Robert Mugabe has visited Tsvangirai in hospital
HARARE – Zimbabwean Prime Minister Morgan Tsvangirai's wife was killed and he was injured in a car accident on Friday, a source in his party said. The country's strongman Robert Mugabe is reported to have visited Tsvangirai in his hospital bed.
Movement for Democratic Change spokesman Nelson Chamisa said Tsvangirai was taken to hospital but was not in a critical condition. He was still awaiting details.
Another MDC source said Tsvangirai’s wife, Susan, was killed.
Tsvangirai was sworn in last month as prime minister of a government with old rival President Robert Mugabe, set up to try to end a political and economic crisis that has brought the once relatively prosperous country to ruin.

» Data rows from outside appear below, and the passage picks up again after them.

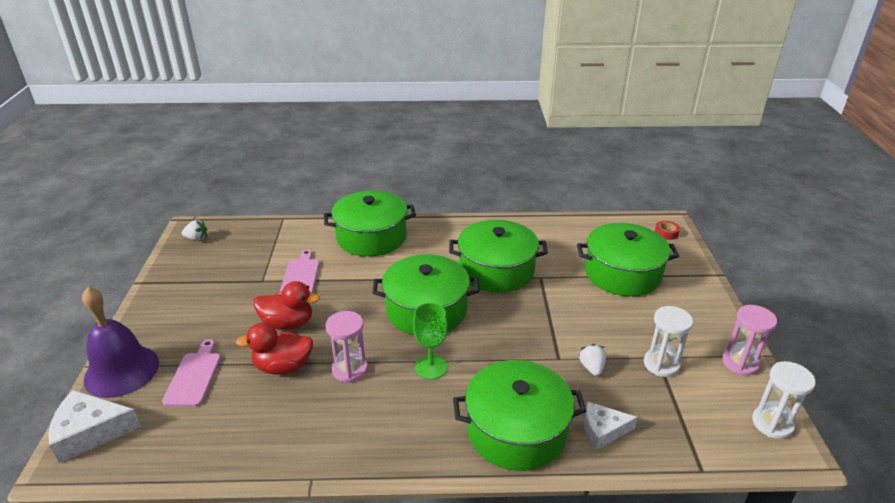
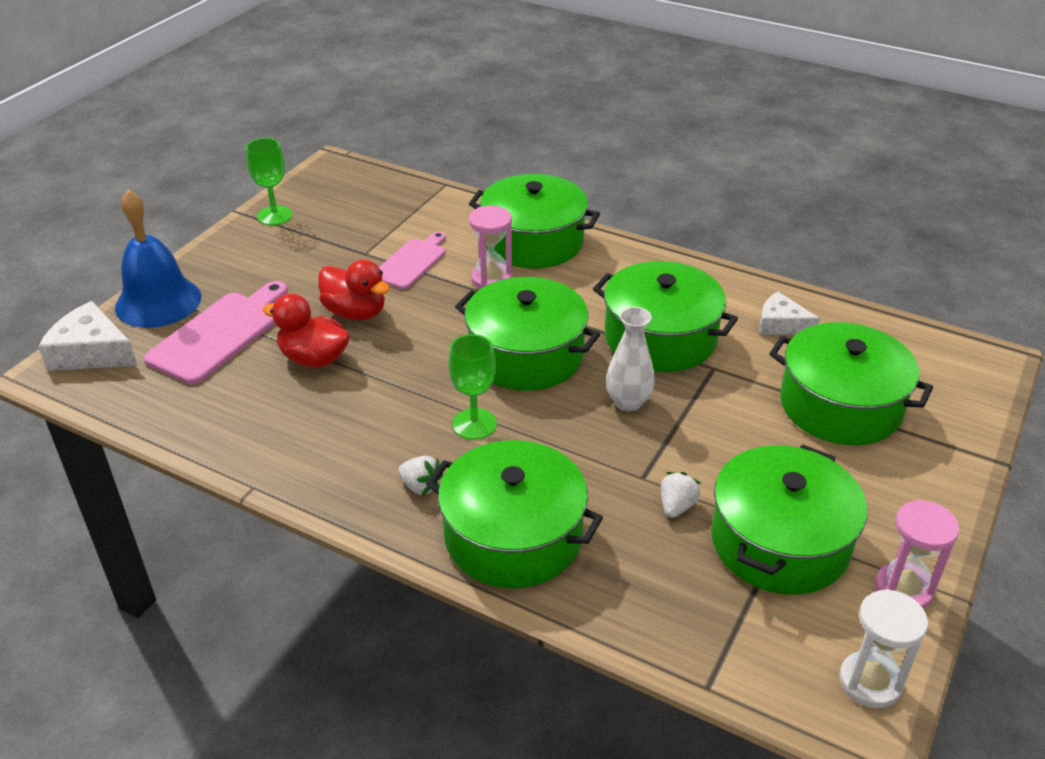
camera: 30 degrees right, 5 degrees up
purple bell [82,287,159,398] -> blue bell [115,190,201,328]
pink cutting board [162,339,221,407] -> pink cutting board [144,281,288,385], size x1.53
white strawberry [182,220,207,241] -> white strawberry moved to [398,456,443,496]
pink hourglass [326,311,368,383] -> pink hourglass moved to [469,206,512,289]
white cheese [584,402,638,450] -> white cheese moved to [759,292,820,335]
white hourglass [644,306,693,377] -> green pot [711,445,867,595]
red tape [655,221,680,240] -> none
none -> green goblet [246,138,293,225]
none -> white vase [606,307,655,412]

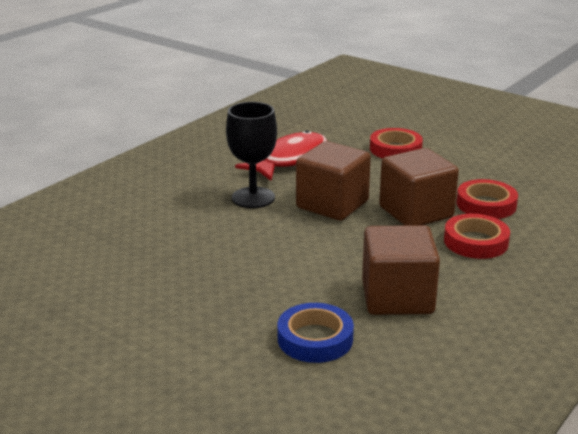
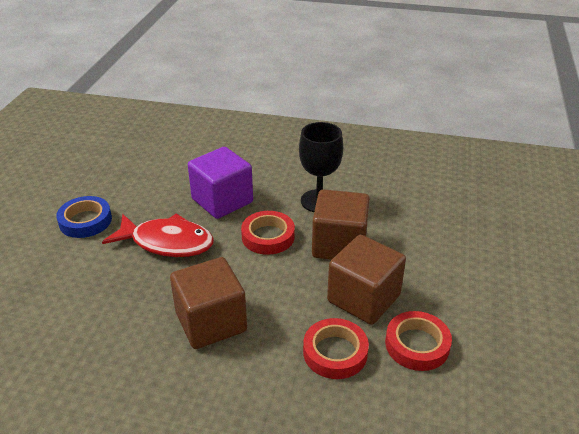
camera: 65 degrees right, 10 degrees up
red fish [235,130,327,181] -> red fish moved to [102,213,214,257]
blue tape [277,303,354,363] -> blue tape moved to [56,196,112,238]
red tape [370,128,423,159] -> red tape moved to [241,211,295,255]
none -> purple cube [188,147,253,219]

MDC sources said Tsvangirai’s motorcade was involved in the accident some 50 km (30 miles) south of Harare as he headed to his rural home in Buhera.
Tsvangirai, who turns 57 on Tuesday, has been married to Susan for 31 years. They have six children.
Although Susan was not actively involved in Tsvangirai’s party, she has supported him and appeared at campaign rallies with her husband over the last 10 years.
The new government faces an array of problems: food and fuel shortages, the world’s most serious hyperinflation and a cholera outbreak in which nearly 88,000 people have been infected, with nearly 4,000 killed, according to the World Health Organisation.
Tsvangirai is under pressure to rescue the ruined economy. Analysts say he may also face new political challenges from Mugabe, pushing to give his ZANU-PF party an upper hand over the MDC in the new administration.
Tensions have been rising in the new government over the arrest of MDC official Roy Bennett.
Zimbabwean police have arrested a magistrate who tried to release Bennett while his case was still before the country’s highest court, a police spokesman said Friday.
Zimbabwe’s Supreme Court Thursday granted prosecutors the right to appeal against a ruling by a High Court judge to grant bail to Bennett, a former white farmer.
The International Monetary Fund and World Bank are expected in Zimbabwe next week to review the country’s economic situation and discuss policies to address the humanitarian crisis.
South Africa is considering opening a credit line to help neighbour Zimbabwe rebuild its shattered economy after years of political and economic crisis, the Financial Mail reported on Friday.